Sikh-American teenager Angad takes the message of friendship and building bridges to an international level. He and his American classmates host 32 French teens for two weeks as part of an exchange program. They get to know French lifestyle and culture on an individual level, breaking the common stereotypes that they had of the French, while showing their guests the true face of America. At the end of the program the students are almost culturally (Ex) Changed.
Kuldeep Singh and Jagjeet Singh, Sikh by religion, are two best childhood friends living as neighbors in New Delhi, India. Kuldeep has always looked upon Jagjeet as his younger brother and cares deeply for him. The film is set amidst the backdrop of the 1984 Delhi riots and examines the toll this tumultuous event takes on their friendship.
Let It Out
"Let It Out" is a music video addressing the topic of bullying and harassment in schools. The film concerns a young Sikh boy who remains faithful to his religion but is bullied because he looks different. The boy eventually learns how to deal with bullying. The most important thing to remember is to not bottle up your emotions, and instead talk to someone and "Let It Out."
Two friends who share a common background reunite after several years of being apart. One is a Sikh who has cut his hair after being brutalized during a hate crime, and the other has kept his hair since birth. Their dialogue deals with issues Sikhs face when trying to assimilate into modern American society, while maintaining their cultural and religious heritage.

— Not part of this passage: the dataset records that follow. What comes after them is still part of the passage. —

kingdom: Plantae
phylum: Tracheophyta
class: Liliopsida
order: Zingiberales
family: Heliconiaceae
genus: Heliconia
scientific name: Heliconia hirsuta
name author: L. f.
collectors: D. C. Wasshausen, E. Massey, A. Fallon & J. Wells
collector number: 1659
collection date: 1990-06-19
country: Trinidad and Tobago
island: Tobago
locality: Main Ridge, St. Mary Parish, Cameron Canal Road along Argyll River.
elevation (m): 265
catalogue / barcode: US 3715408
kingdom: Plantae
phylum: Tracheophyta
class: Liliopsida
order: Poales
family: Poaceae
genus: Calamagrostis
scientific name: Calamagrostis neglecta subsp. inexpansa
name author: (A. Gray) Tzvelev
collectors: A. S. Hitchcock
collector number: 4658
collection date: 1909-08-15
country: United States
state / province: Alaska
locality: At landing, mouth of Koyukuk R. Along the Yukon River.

Ninety-five years ago, a messiah named Bhagat Puran nourished the Sikh Act of Faith, and for 14 long years he cared for a spastic child on his shoulders. With Sikhs, all deeds of altruism are acts of faith -- helping others, serving the needy, treating the sick, standing for justice and selfless public service. He started a movement, Pingalwar,a to provide a home for handicapped, terminally ill and others shunned by society.